At least one analyst warned clients that the reaction was overblown.
Meanwhile, shares of Abbott, based in Abbott Park, Ill., were down slightly — 0.9 percent at $45.89.
The Merck sell-off followed a report from an analyst at research firm Natixis Bleichroeder, which lowered its rating on Merck from "Buy" to "Hold" after seeing a media report about the early end of a study.
The study compared Abbott's niacin-based cholesterol treatment, Niaspan, with Zetia. Partners Merck and Schering-Plough jointly sell both Zetia and a second cholesterol drug, Vytorin, both of which have seen sales slump since January 2008, due to two other studies questioning their effectiveness and safety.
About 400 patients getting one of the two treatments were being followed, through imaging and other tests, to see which group had more plaque buildup in neck arteries over 14 months. The patients also were taking a second cholesterol drug from the class called statins.
A posting on a National Institutes of Health Web site that provides details on medical studies, ClinicalTrials.gov, said an independent steering committee "has stopped the trial based on results of a pre-specified, blinded interim analysis. It was not stopped due to safety concerns."
That notice was posted on June 16 but was not publicized until The Wall Street Journal reported on it Wednesday evening.
On Thursday, the Natixis report speculated the trial was stopped early because Niaspan was found to control cholesterol levels better than Zetia.
The posting on ClinicalTrials.gov gives no such details. Abbott, which provided free once-a-day Niaspan and some other funding for the study, has not been given a reason by the principal investigator, said company spokeswoman Elizabeth Hoff.
That investigator, Dr. Allen J. Taylor, who initiated the study, on Thursday declined to give any details, but said study results would be disclosed after they had undergone peer review.
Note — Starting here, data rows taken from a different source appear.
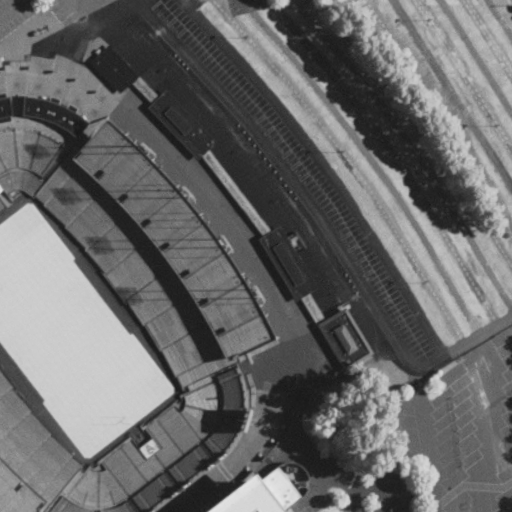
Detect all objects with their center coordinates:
road: (151, 2)
road: (10, 8)
road: (77, 9)
road: (500, 18)
road: (475, 58)
building: (114, 69)
building: (120, 72)
road: (452, 91)
building: (5, 109)
road: (412, 147)
road: (371, 160)
building: (234, 194)
building: (160, 265)
stadium: (106, 310)
building: (106, 310)
building: (344, 337)
park: (76, 339)
building: (345, 339)
road: (464, 344)
building: (326, 348)
park: (334, 411)
road: (485, 423)
road: (426, 441)
building: (30, 457)
road: (383, 489)
building: (259, 494)
building: (247, 499)
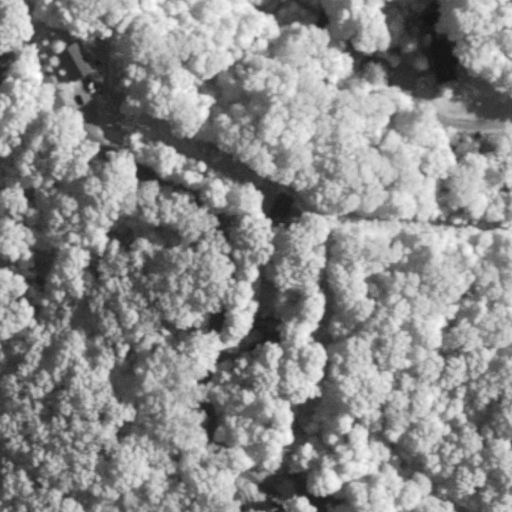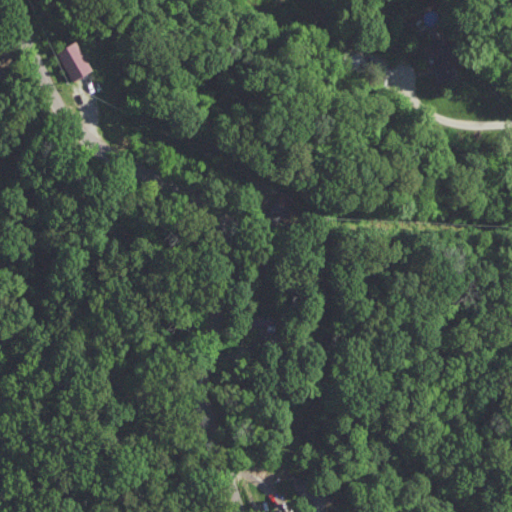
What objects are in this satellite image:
road: (492, 27)
building: (441, 58)
building: (75, 59)
road: (445, 120)
road: (93, 145)
building: (287, 209)
road: (207, 378)
building: (312, 494)
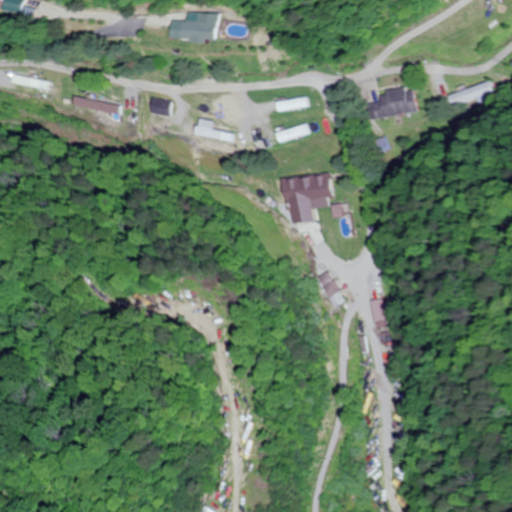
Normally, study results are reported at a medical conference or published in a medical journal after such vetting, typically many months after a study ends.
"We're following the traditional process to ensure the scientific integrity of the information," Taylor said.
Deutsche Bank analyst Barbara Ryan, writing to clients on Thursday, said the negative reaction by Merck investors was "premature."
"Any substantial weakness in (Merck) shares today on this development is unwarranted, in our view, based on the available information," Ryan wrote.
She added she expects sales of Zetia and Vytorin "to continue to bleed market share, from currently already very low levels."
Their sales totaled $4.6 billion last year, down from $5.2 billion in 2007.
Niaspan, which has been on the market since 1997, had sales of $786 million last year, making it Abbott's No. 6 drug by sales.
Merck, which is acquiring Schering-Plough for $41.1 billion, said late Thursday that it did not know why the study was halted.